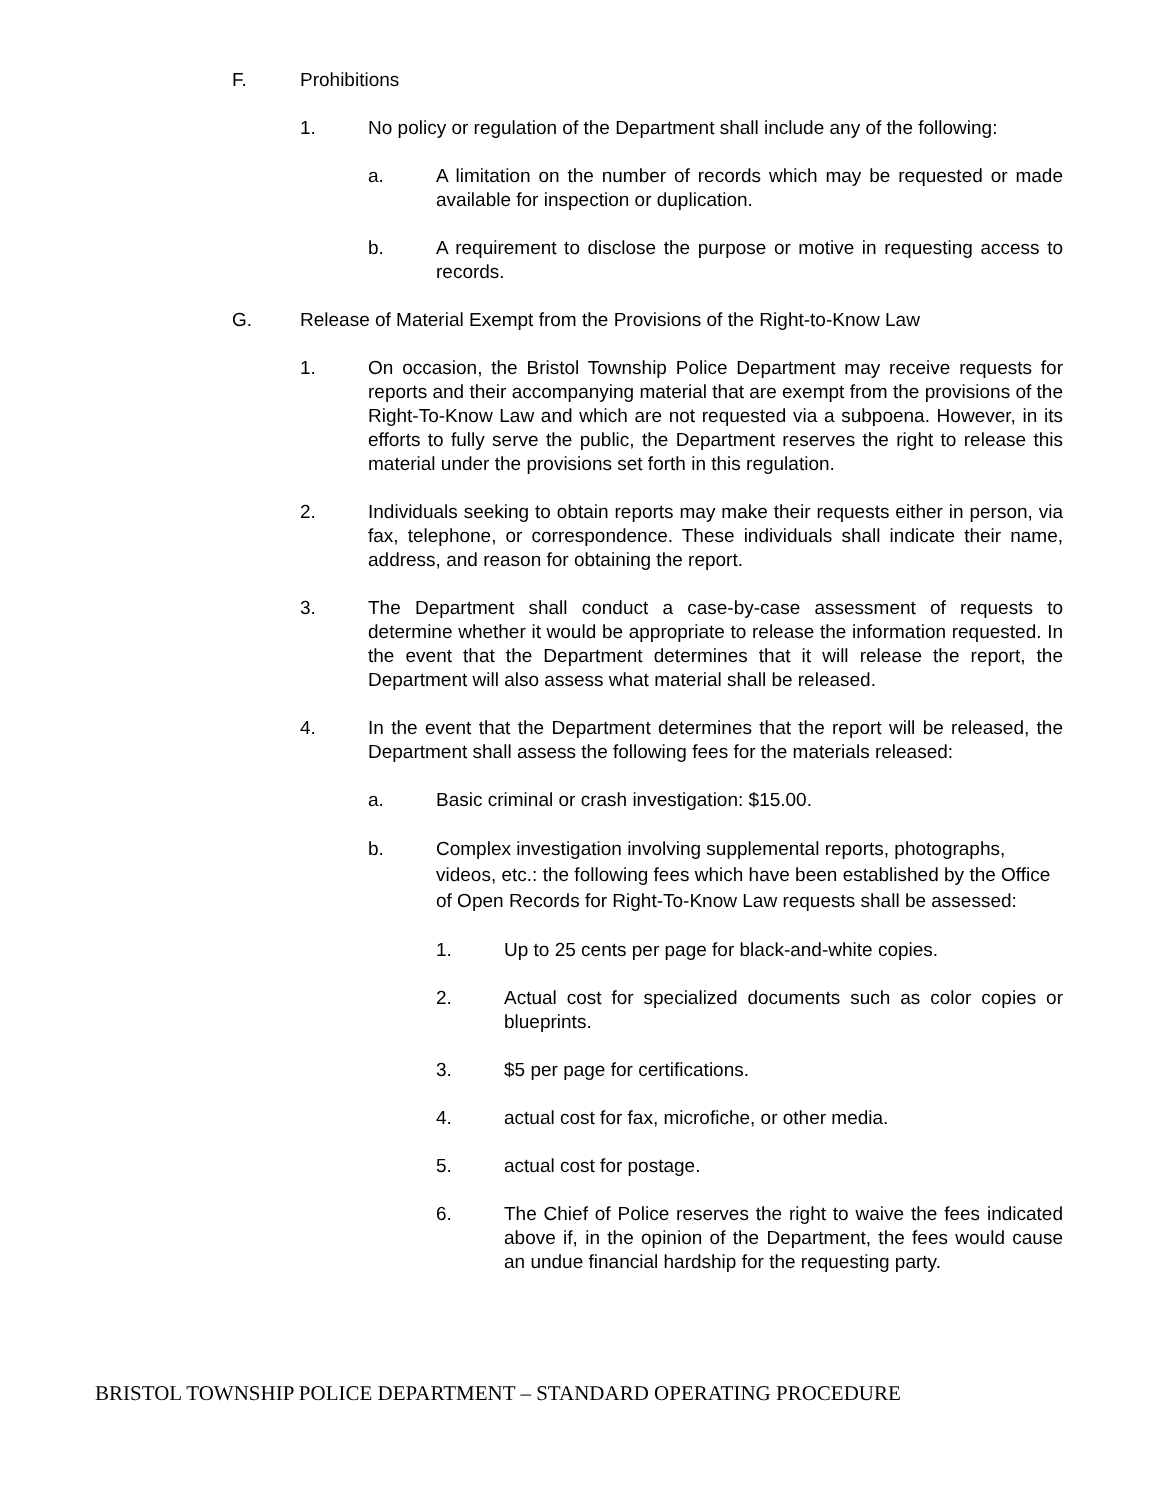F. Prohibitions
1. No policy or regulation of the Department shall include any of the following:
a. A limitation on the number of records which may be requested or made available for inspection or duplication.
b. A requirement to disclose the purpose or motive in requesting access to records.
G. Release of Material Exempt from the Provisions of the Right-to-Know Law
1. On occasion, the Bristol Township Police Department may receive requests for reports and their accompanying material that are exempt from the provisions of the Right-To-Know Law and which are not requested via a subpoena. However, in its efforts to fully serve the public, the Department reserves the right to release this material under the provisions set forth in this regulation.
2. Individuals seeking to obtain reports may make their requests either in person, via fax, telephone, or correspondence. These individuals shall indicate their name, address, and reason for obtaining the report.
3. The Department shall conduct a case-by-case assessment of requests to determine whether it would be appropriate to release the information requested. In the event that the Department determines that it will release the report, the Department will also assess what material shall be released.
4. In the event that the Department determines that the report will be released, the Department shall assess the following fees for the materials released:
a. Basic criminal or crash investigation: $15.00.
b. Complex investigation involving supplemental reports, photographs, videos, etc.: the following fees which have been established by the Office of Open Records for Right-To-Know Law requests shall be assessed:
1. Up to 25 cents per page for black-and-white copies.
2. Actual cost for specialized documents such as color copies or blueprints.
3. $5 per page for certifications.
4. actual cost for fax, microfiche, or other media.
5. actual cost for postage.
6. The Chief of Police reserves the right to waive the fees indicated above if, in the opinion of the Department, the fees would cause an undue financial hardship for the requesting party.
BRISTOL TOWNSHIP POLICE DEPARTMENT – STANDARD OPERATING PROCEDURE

━━━━━━━━━━━━━━━━━━━━━━━━━━━━━━

** EXERCISE DESCRIPTION **
From the line containing "3. The Department" through the final line of the listing above, retype every line exactly; leave out everything else.

** TASK RESULT **
3. The Department shall conduct a case-by-case assessment of requests to determine whether it would be appropriate to release the information requested. In the event that the Department determines that it will release the report, the Department will also assess what material shall be released.
4. In the event that the Department determines that the report will be released, the Department shall assess the following fees for the materials released:
a. Basic criminal or crash investigation: $15.00.
b. Complex investigation involving supplemental reports, photographs, videos, etc.: the following fees which have been established by the Office of Open Records for Right-To-Know Law requests shall be assessed:
1. Up to 25 cents per page for black-and-white copies.
2. Actual cost for specialized documents such as color copies or blueprints.
3. $5 per page for certifications.
4. actual cost for fax, microfiche, or other media.
5. actual cost for postage.
6. The Chief of Police reserves the right to waive the fees indicated above if, in the opinion of the Department, the fees would cause an undue financial hardship for the requesting party.
BRISTOL TOWNSHIP POLICE DEPARTMENT – STANDARD OPERATING PROCEDURE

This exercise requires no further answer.